The North Shields Fish quay with the Low Lights and the Black Middens visible behind, these are covered at high tide |
We then went to some of my old drinking haunts at Tynemouth and along the coast to Cullercoats, Whitley Bay and Hartley, we went up the road to a pub that had not changed a lot in the 55 years that I know of its existence. It was and still is on a road that has no bus service so it is either, car, bike or shank's pony. We had a nice traditional lunch of and then traveled on our way through the mining villages of North East Tyneside. A real trip to my youth as this is where I biked and hiked all of the tracks and byways in my youth.

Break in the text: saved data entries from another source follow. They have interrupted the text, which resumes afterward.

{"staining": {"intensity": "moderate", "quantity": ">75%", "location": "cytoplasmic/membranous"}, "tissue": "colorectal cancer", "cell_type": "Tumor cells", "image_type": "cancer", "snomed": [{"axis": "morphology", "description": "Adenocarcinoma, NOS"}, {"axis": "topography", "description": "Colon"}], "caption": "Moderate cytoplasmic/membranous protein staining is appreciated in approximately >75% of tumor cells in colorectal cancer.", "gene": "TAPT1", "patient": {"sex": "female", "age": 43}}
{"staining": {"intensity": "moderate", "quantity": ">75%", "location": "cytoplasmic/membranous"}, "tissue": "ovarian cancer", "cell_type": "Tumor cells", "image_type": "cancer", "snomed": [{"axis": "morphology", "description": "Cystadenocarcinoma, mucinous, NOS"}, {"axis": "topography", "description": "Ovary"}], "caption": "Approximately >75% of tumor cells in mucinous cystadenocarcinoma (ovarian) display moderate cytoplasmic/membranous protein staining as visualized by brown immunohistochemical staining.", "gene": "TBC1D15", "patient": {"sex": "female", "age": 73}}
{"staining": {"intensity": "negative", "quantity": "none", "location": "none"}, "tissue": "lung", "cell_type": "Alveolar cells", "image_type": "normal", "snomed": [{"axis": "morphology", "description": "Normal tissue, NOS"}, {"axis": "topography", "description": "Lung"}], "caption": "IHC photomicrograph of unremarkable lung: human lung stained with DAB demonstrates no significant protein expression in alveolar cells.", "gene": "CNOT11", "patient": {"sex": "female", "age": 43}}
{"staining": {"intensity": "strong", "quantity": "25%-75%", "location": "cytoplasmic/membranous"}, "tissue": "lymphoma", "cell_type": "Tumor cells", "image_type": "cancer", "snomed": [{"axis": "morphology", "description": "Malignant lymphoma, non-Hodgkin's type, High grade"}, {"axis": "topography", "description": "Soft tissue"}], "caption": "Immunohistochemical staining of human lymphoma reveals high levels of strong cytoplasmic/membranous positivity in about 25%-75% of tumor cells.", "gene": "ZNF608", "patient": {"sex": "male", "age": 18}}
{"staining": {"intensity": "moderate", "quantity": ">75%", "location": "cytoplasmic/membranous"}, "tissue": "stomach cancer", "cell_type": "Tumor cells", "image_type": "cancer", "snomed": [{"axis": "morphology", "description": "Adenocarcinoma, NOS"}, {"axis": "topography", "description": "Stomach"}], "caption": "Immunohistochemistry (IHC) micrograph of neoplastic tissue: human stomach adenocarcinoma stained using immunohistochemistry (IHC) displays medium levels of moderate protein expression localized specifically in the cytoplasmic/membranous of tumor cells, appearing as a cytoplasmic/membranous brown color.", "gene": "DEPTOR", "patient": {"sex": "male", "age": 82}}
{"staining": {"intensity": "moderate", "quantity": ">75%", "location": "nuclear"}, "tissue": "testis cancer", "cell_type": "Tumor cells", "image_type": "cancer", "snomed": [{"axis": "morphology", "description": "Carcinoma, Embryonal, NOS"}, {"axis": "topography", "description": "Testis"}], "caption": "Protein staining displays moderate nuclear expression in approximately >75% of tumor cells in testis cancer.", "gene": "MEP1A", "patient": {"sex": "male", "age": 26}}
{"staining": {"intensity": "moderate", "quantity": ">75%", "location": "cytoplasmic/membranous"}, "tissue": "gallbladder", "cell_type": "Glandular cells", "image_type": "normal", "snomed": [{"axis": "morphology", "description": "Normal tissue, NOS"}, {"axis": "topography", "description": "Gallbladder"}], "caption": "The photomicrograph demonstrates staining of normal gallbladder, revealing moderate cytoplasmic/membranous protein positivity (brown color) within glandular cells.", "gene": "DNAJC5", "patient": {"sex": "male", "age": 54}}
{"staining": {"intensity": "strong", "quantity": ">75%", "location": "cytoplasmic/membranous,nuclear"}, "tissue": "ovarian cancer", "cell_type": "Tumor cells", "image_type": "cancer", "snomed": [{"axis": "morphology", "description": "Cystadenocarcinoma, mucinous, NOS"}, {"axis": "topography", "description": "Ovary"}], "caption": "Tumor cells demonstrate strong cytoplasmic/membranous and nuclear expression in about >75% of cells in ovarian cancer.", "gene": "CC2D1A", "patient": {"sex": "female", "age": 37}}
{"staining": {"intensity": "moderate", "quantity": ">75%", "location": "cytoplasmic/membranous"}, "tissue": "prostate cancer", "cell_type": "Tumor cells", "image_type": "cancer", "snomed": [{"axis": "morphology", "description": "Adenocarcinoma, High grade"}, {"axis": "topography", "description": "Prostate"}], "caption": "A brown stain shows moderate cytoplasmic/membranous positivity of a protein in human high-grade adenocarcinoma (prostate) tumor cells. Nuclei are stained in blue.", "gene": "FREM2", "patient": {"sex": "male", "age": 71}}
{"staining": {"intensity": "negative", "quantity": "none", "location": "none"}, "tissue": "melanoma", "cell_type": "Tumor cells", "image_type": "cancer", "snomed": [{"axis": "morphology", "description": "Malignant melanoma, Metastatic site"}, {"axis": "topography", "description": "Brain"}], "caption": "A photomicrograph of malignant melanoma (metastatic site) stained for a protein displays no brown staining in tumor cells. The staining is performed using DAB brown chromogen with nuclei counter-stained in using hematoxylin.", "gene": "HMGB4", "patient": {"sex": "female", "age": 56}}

The Bee Hive on old Hartley road |
The table d'heute |
Liver, onions and mash with loads of gravy (Linda making a chip butty in the back ground, boy does that lass have class) |
We eventually arrived at the Mining Museum and Northumberland Archives, as I was aiming at doing a bit of family heritage tracing later the next week, we just went around the museum and the old pit yard and winding houses. This really sent me back into my time as a school boy as we went through just so a pit yard on our way to and from my Primary School. I thoroughly enjoyed this. The centre itself is a mine (holding ones side with mirth) of information.
The winding shed with the pit wheel behind |
One of the mighty winding engines |
A memorial to all those that made Britain Great and often paid with their lives |
We then went back to my sisters via a round-about route, taking in the village where the mining disaster took place back in the 1860s that changed the safety regulations about pit shafts, this was the Hartley pit disaster. I then went to get my fish and chips fix, this was in al probability the worst fish and chips I have had the pleasure to eat (well what I could eat) the fish batter was saturated in oil, the fish inside was of an uneven thickness meaning that the thicker part wasn't too bad but the thinner was dried out. But the worst part were the chips, they had been boiled in oil, yes boiled, flabby, anemic, disintegrating lumps of potato. Not nice at all, bloody diabolical even to call them chips!
Alas that chippy will in future be given a wide berth!